BEIJING (Reuters) - China said on Friday that it was confident Greece’s talks with creditors to avoid defaulting on its debt would go positively, in comments made ahead of Premier Li Keqiang’s visit to Europe next week.
Having failed to clinch a deal with its international creditors a day earlier, Greece is gearing up for a last-ditch effort on Saturday to avert as default, with a repayment to the International Monetary Fund falling due next week..
“We have full confidence in how that will progress,” Vice Foreign Minister Wang Chao said at a news conference. “China would like to see Greece remain in the euro zone and appreciates the relevant parties’ efforts in this regard.
"We believe that the euro zone can, via the efforts of all parties, appropriately deal with the situation.”
Li leaves for Europe next week on a trip that will include a China-EU summit in Brussels and a visit to France.
China sees Greece’s strategic location as a portal into both Europe and Africa for the distribution of Chinese products but has so far shown little interest in getting involved in financial help for Greece this year.
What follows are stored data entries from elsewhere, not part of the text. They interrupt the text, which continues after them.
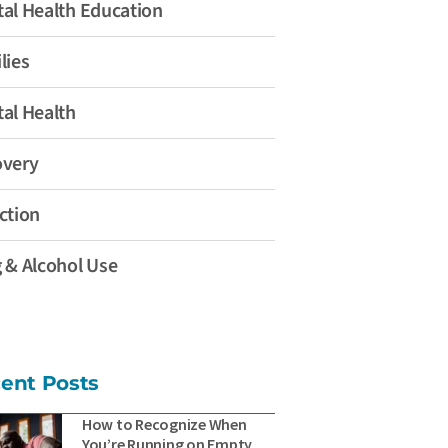
al Health Education
lies
al Health
overy
ction
 & Alcohol Use
ent Posts
How to Recognize When
You’re Running on Empty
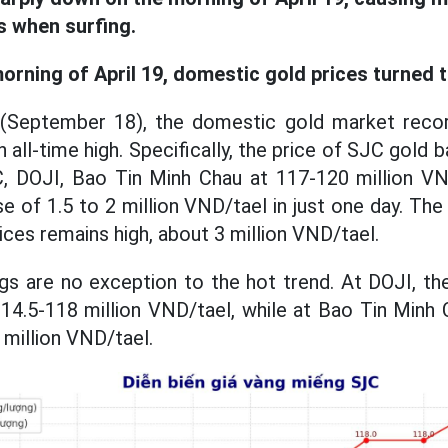
s when surfing.
orning of April 19, domestic gold prices turned 
(September 18), the domestic gold market reco
 all-time high. Specifically, the price of SJC gold b
, DOJI, Bao Tin Minh Chau at 117-120 million VND/
se of 1.5 to 2 million VND/tael in just one day. T
rices remains high, about 3 million VND/tael.
gs are no exception to the hot trend. At DOJI, the
4.5-118 million VND/tael, while at Bao Tin Minh 
million VND/tael.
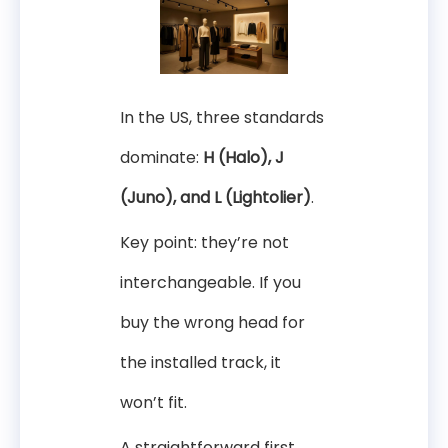
In the US, three standards
dominate:
H (Halo), J
(Juno), and L (Lightolier)
.
Key point: they’re not
interchangeable. If you
buy the wrong head for
the installed track, it
won’t fit.
A straightforward first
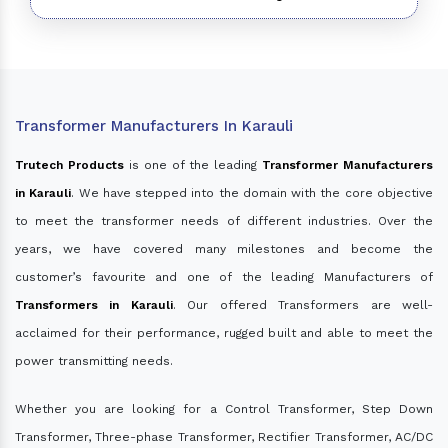
Transformer Manufacturers In Karauli
Trutech Products
is one of the leading
Transformer Manufacturers
in Karauli
. We have stepped into the domain with the core objective
to meet the transformer needs of different industries. Over the
years, we have covered many milestones and become the
customer’s favourite and one of the leading Manufacturers of
Transformers in Karauli
. Our offered Transformers are well-
acclaimed for their performance, rugged built and able to meet the
power transmitting needs.
Whether you are looking for a Control Transformer, Step Down
Transformer, Three-phase Transformer, Rectifier Transformer, AC/DC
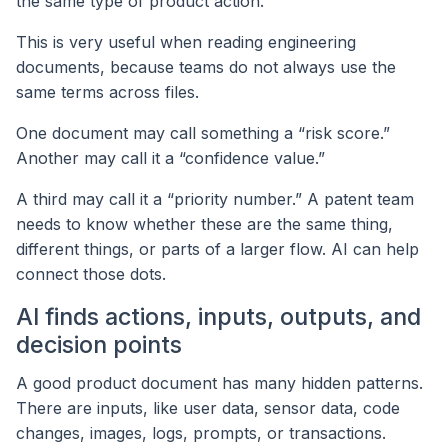
the same type of product action.
This is very useful when reading engineering
documents, because teams do not always use the
same terms across files.
One document may call something a “risk score.”
Another may call it a “confidence value.”
A third may call it a “priority number.” A patent team
needs to know whether these are the same thing,
different things, or parts of a larger flow. AI can help
connect those dots.
AI finds actions, inputs, outputs, and
decision points
A good product document has many hidden patterns.
There are inputs, like user data, sensor data, code
changes, images, logs, prompts, or transactions.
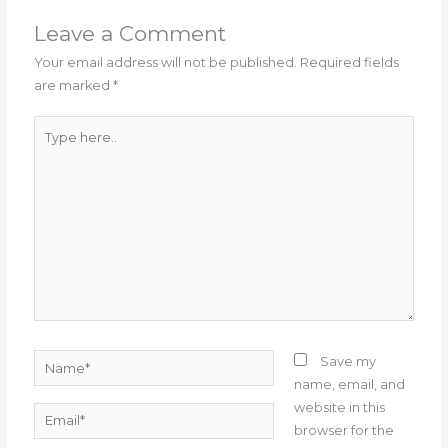
Leave a Comment
Your email address will not be published.
Required fields
are marked
*
Type
here..
Name*
Save my
name, email, and
website in this
Email*
browser for the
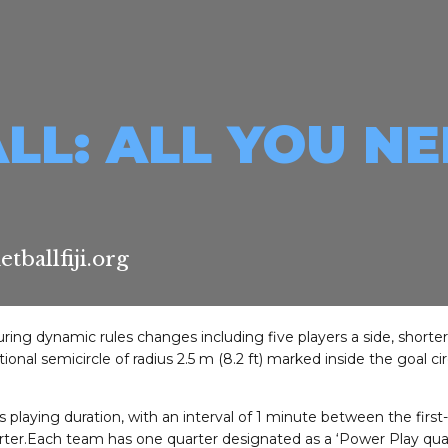
LL: ALL YOU N
ballfiji.org
turing dynamic rules changes including five players a side, shorte
onal semicircle of radius 2.5 m (8.2 ft) marked inside the goal ci
 playing duration, with an interval of 1 minute between the first
ter.Each team has one quarter designated as a ‘Power Play quarte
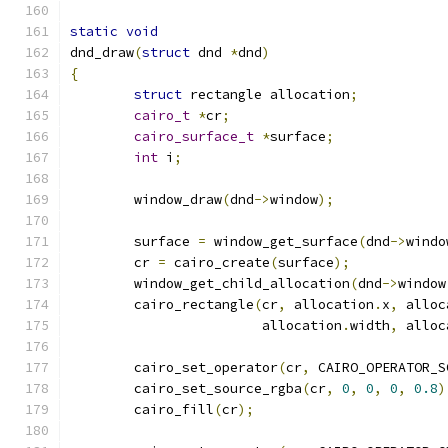
static
void
dnd_draw
(
struct
 dnd 
*
dnd
)
{
struct
 rectangle allocation
;
cairo_t
*
cr
;
cairo_surface_t
*
surface
;
int
 i
;
	window_draw
(
dnd
->
window
);
	surface 
=
 window_get_surface
(
dnd
->
windo
	cr 
=
 cairo_create
(
surface
);
	window_get_child_allocation
(
dnd
->
window
	cairo_rectangle
(
cr
,
 allocation
.
x
,
 alloc
			allocation
.
width
,
 alloc
	cairo_set_operator
(
cr
,
 CAIRO_OPERATOR_S
	cairo_set_source_rgba
(
cr
,
0
,
0
,
0
,
0.8
)
	cairo_fill
(
cr
);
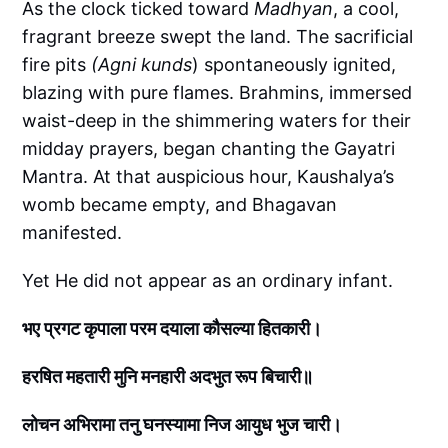
As the clock ticked toward
Madhyan
, a cool,
fragrant breeze swept the land. The sacrificial
fire pits
(Agni kunds
) spontaneously ignited,
blazing with pure flames. Brahmins, immersed
waist-deep in the shimmering waters for their
midday prayers, began chanting the Gayatri
Mantra. At that auspicious hour, Kaushalya’s
womb became empty, and Bhagavan
manifested.
Yet He did not appear as an ordinary infant.
भए प्रगट कृपाला परम दयाला कौसल्या हितकारी।
हरषित महतारी मुनि मनहारी अदभुत रूप बिचारी॥
लोचन अभिरामा तनु घनस्यामा निज आयुध भुज चारी।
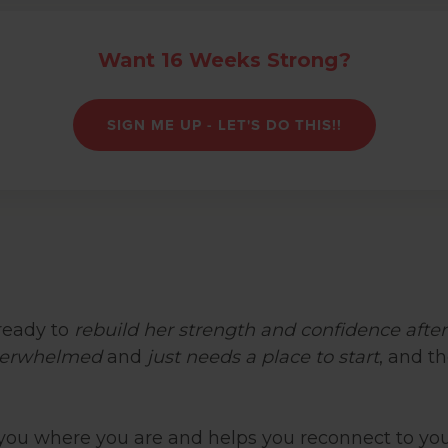
Want 16 Weeks Strong?
SIGN ME UP - LET'S DO THIS!!
eady to
rebuild her strength and confidence afte
erwhelmed
and
just needs a place to start
, and 
you where you are and helps you reconnect to you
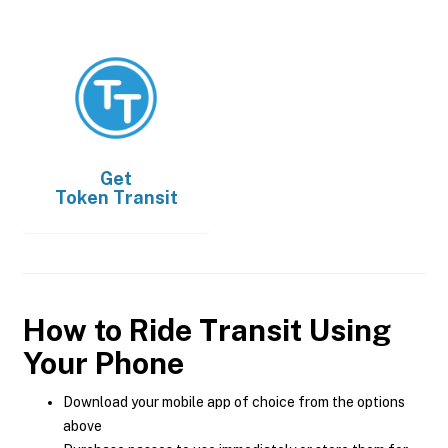
Get
Token Transit
How to Ride Transit Using
Your Phone
Download your mobile app of choice from the options
above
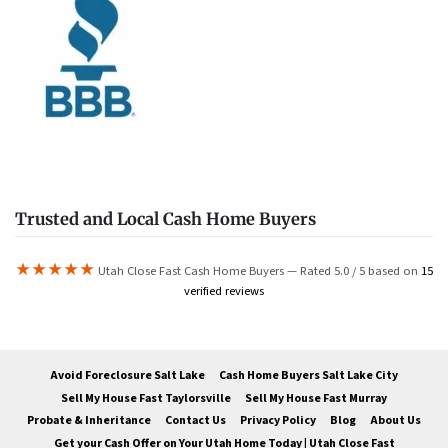
Trusted and Local Cash Home Buyers
★★★★★
Utah Close Fast Cash Home Buyers — Rated 5.0 / 5 based on
15
verified reviews
Avoid Foreclosure Salt Lake
Cash Home Buyers Salt Lake City
Sell My House Fast Taylorsville
Sell My House Fast Murray
Probate & Inheritance
Contact Us
Privacy Policy
Blog
About Us
Get your Cash Offer on Your Utah Home Today | Utah Close Fast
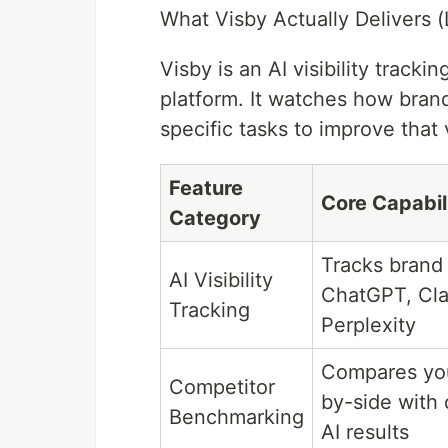
What Visby Actually Delivers (
Visby is an AI visibility trac
platform. It watches how bran
specific tasks to improve that vi
Feature
Core Capabil
Category
Tracks brand
AI Visibility
ChatGPT, Cla
Tracking
Perplexity
Compares you
Competitor
by-side with 
Benchmarking
AI results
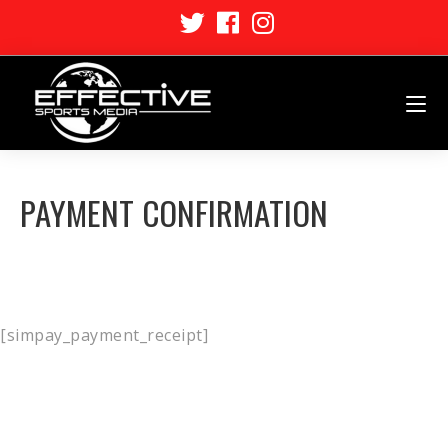
PAYMENT CONFIRMATION
[simpay_payment_receipt]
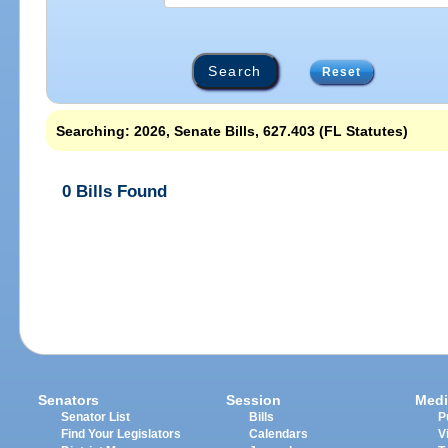
Reset
Searching: 2026, Senate Bills, 627.403 (FL Statutes)
0 Bills Found
Senators
Session
Medi
Senator List
Bills
P
Find Your Legislators
Calendars
V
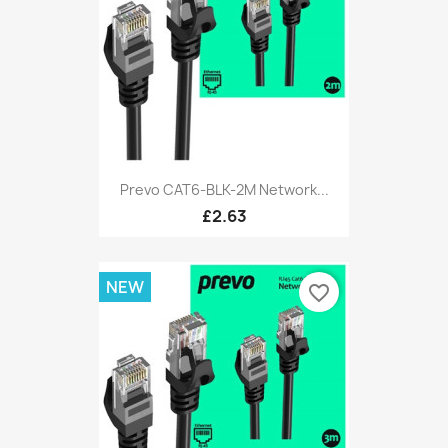
Prevo CAT6-BLK-2M Network...
£2.63
NEW
favorite_border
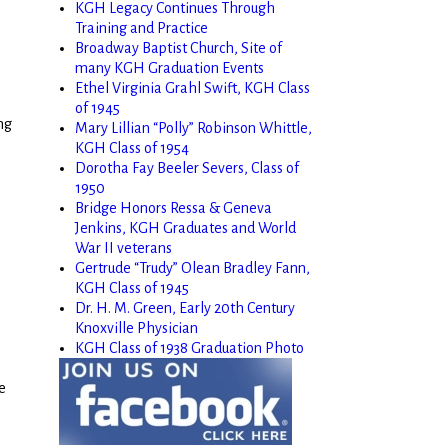
KGH Legacy Continues Through
Training and Practice
Broadway Baptist Church, Site of
many KGH Graduation Events
Ethel Virginia Grahl Swift, KGH Class
of 1945
ng
Mary Lillian “Polly” Robinson Whittle,
KGH Class of 1954
Dorotha Fay Beeler Severs, Class of
1950
Bridge Honors Ressa & Geneva
Jenkins, KGH Graduates and World
War II veterans
Gertrude “Trudy” Olean Bradley Fann,
KGH Class of 1945
Dr. H. M. Green, Early 20th Century
Knoxville Physician
KGH Class of 1938 Graduation Photo
e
On Tuesday, China’s Foreign Ministry declined to comment when asked whether Beijing would offer Greece emergency loans or buy assets in the event of a default. Last year, China signalled that it would buy bonds when Greece issues debt again.
In February, Li urged Greek Prime Minister Alexis Tsipras to ensure protection of the rights of China’s companies and backing for a port project.
China’s Cosco [COSCO.UL] manages two of the Piraeus port’s cargo piers. Under a privatisation scheme last year, it had been shortlisted, along with four other suitors, as a potential buyer of a stake of 67 percent in the port.